Who is a data scientist?
A data scientist is simply someone who is highly adept at studying large amounts of often unorganized/undigested data. In the process of crunching data, a data scientist, often:
- 'models' the data in interesting ways,
- 'eliminates noise' and identifies canonical representative data points,
- 'studies the distribution of data based on various axes'
- 'extracts useful components/signals out of it'
- 'makes comparisons',
- 'derives relationships' and eventually,
- 'generalizes' the data model to be able to make useful statistical predictionsbased on what we already know.
Are there types of data scientists?
The nature of work is pretty broad in scope, and different problem spaces end up needing wildly different statistical data models to try out and play around with. A data scientist should be good at all or most of these. In some sense, there are many different experts - some on say quality, some on machine learning techniques, and so forth, but we can broadly refer to them as data scientists.
How do they help businesses?
A large number of companies are involved in data crunching and mining these days. Studying user activity in heavy-traffic sites and providing them recommendations/personalized content, for instance is one. Mining insights based on social feeds is one. Understanding user's buying pattern based on multiple parameters (prices, seasonality, etc...) and making useful recommendations is one. The number of problems is really quite huge.

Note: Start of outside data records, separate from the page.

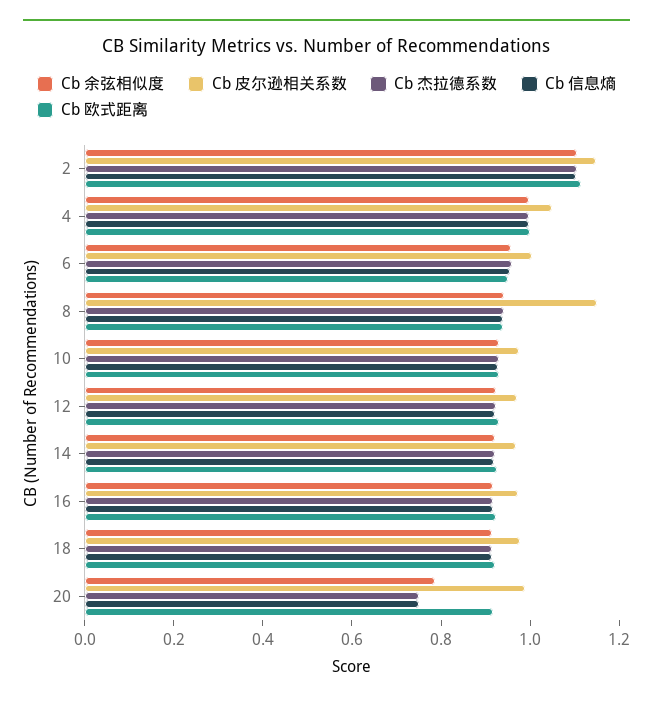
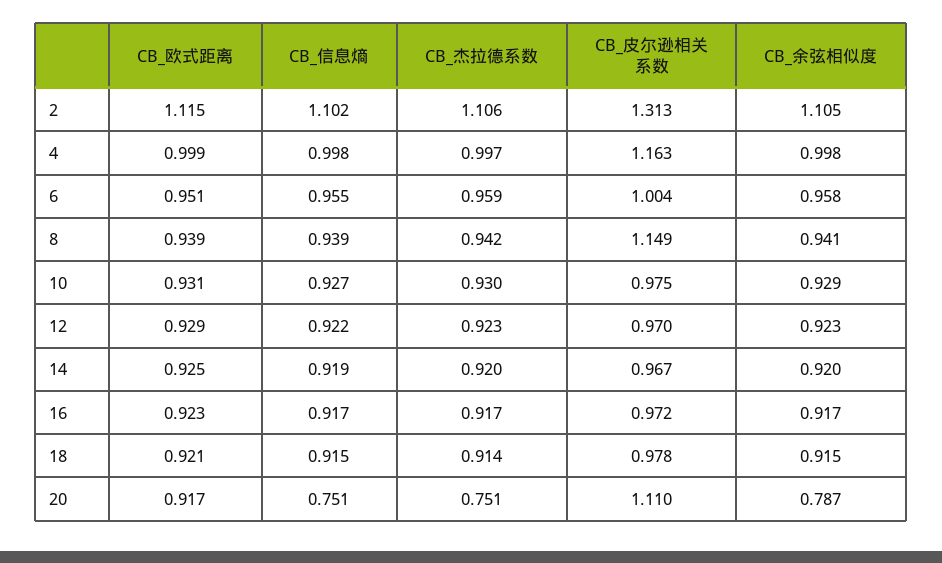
Cb 皮尔逊相关系数, 2: 1.15 -> 1.313
Cb 皮尔逊相关系数, 4: 1.05 -> 1.163
Cb 皮尔逊相关系数, 20: 1 -> 1.11

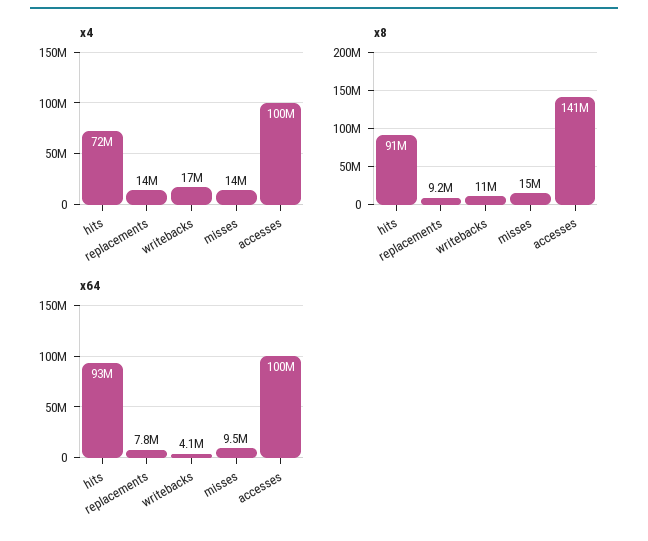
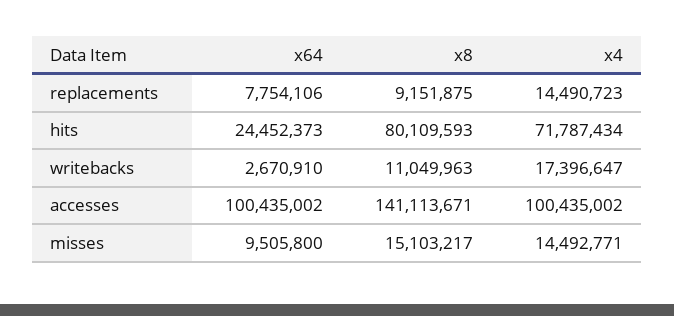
x8, hits: 91000000 -> 80109593
x64, hits: 93000000 -> 24452373
x64, writebacks: 4100000 -> 2670910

What are the needed skill sets?
- Solid knowledge of several statistical modeling and learning techniques, and having the eye to identify which technique is relevant to the problem in hand (based on the nature of the data itself).
- Understanding and being able to tackle problems around data quality, clustering, dimensionality, etc..
- Being able to work with big data (in large clusters like hadoop, hive, etc... or on NoSQL databases) and mine relationships with them (hql, for instance)
- Programming (usually in basic languages). Knowing to work in data-crunching languages such as 'R' would be a big plus. Being able to quickly develop scripts that can digest data would also be a valuable skill.
I guess, a CS graduate or a mathematician/statistician who has worked on a lot of data modeling problems with large amounts of varied kinds of data (user-generated, machine-generated, time-variant, etc..) will qualify to be a potential data scientist.